Less than a decade ago, Zika virus was causing panic across Central, Latin and South America. While the virus was less widespread than the recent coronavirus and most of the affected recovered, it was transmitted to fetuses of pregnant women. The virus has since been linked with serious ailments that include severe brain damage and vision impairment in these children.
Researchers have found that an antibody found in pregnant women who contracted Zika but didn’t pass the virus to their children, can shield mice from the virus and go on to combat it to an extent that it becomes undetectable. The discovery was made public in a study published in Cell by scientists from New York Presbyterian, the National Institutes of Health, and Weill Cornell Medicine.
During the Zika outbreak in Brazil in 2015, research for the study initially began when a few members of the team were on patient treatment duty. To check how the immune systems were responding to the virus, they took blood samples from the patients with special attention on pregnant women who did not pass the virus to their children. They found a common strong antibody called DH1017.IgM- an immunoglobulin M antibody.
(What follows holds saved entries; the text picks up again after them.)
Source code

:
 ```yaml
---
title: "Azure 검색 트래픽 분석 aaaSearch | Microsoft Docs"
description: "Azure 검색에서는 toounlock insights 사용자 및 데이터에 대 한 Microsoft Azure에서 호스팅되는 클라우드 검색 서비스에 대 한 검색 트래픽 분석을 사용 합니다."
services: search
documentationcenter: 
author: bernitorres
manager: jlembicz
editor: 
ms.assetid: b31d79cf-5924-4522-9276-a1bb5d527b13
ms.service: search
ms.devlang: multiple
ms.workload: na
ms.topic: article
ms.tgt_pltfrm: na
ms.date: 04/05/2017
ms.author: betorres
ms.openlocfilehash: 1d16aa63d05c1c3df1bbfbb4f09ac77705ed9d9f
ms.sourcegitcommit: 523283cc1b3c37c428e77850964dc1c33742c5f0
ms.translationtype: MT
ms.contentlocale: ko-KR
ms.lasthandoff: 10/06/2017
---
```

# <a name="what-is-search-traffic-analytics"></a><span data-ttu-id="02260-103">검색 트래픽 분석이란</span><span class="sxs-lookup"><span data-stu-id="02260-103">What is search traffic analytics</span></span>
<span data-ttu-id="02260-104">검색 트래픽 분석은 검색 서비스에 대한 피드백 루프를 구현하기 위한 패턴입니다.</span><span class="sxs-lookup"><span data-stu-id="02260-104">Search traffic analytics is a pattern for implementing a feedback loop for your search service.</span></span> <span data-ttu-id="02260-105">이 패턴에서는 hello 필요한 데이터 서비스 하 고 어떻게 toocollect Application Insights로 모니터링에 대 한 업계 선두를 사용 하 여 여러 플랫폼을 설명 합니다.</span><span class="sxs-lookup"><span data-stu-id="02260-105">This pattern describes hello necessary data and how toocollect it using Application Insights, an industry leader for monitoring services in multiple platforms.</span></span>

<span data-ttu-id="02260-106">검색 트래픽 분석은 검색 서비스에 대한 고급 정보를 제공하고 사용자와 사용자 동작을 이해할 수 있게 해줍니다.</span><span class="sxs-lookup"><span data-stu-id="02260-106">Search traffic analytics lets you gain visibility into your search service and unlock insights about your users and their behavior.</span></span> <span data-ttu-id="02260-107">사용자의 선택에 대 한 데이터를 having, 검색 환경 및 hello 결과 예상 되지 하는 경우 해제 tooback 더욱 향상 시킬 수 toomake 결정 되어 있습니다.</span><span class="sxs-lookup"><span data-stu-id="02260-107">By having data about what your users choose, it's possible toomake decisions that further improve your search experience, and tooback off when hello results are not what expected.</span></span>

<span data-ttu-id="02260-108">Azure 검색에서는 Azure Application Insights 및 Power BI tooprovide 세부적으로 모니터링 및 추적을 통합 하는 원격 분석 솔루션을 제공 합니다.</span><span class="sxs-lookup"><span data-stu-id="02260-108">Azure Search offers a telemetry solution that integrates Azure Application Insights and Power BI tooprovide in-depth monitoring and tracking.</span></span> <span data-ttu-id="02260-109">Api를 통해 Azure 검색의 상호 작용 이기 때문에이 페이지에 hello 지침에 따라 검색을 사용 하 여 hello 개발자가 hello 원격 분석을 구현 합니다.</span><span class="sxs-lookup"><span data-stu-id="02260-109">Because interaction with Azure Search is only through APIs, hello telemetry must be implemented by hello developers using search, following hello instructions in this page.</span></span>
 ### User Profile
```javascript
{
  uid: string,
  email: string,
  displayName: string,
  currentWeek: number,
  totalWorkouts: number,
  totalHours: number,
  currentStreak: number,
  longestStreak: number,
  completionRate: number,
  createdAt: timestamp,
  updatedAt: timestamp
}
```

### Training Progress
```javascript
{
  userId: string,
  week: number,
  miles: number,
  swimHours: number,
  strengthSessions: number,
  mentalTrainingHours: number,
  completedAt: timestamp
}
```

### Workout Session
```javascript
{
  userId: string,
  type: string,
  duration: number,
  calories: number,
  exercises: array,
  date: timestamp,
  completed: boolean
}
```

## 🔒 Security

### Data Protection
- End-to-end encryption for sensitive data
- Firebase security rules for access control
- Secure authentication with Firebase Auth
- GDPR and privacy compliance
IgM antibodies are released upon detection of an infection. These are usually weaker than IgG, the antibody that comes after IgM. However, this case saw it perform better than IgG. Upon structural analysis, a possible explanation was discovered. IgM had multiple ‘arms’ that allowed it to attach to multiple virus particles at the same time, making them easier to neutralize.
To find out if it worked in animals, the scientists infected a group of mice with the mosquito-borne virus. Half of the group was injected with the antibody a day before and a day after the infection while the other half was not. By the tenth day, all of the control group mice had died. All of the treated mice survived until the end of the 14-day observation period and their blood tests revealed that the virus was undetectable in their bloodstreams.
Researchers are of the view that the antibody could be used for patients who are at risk of contracting the virus, as well as those who have contracted the virus already. Researchers will try to find out if the antibody prevents pregnant mice from passing the virus to their offspring.
The chair of pediatrics at Weill Cornell as well as the co-senior author, Sallie Permar said, “The most devastating effect of Zika infection is the congenital infections, and therefore interventions that are developed must be tested in pregnant people. While early safety studies should be pursued in non-pregnant people and early efficacy studies should be pursued in pregnant animal models, those interventions that remain promising should move quickly into pregnant women.”
More preclinical research is being done. At the start of the year, a team from Walter Reed Army Institute of Research and Texas Biomedical Research Institute announced that it had successfully developed a vaccine that had a success rate of 80% at preventing mouse fetuses from birth defects that are caused by the virus. The vaccine uses inactivated Zika virus.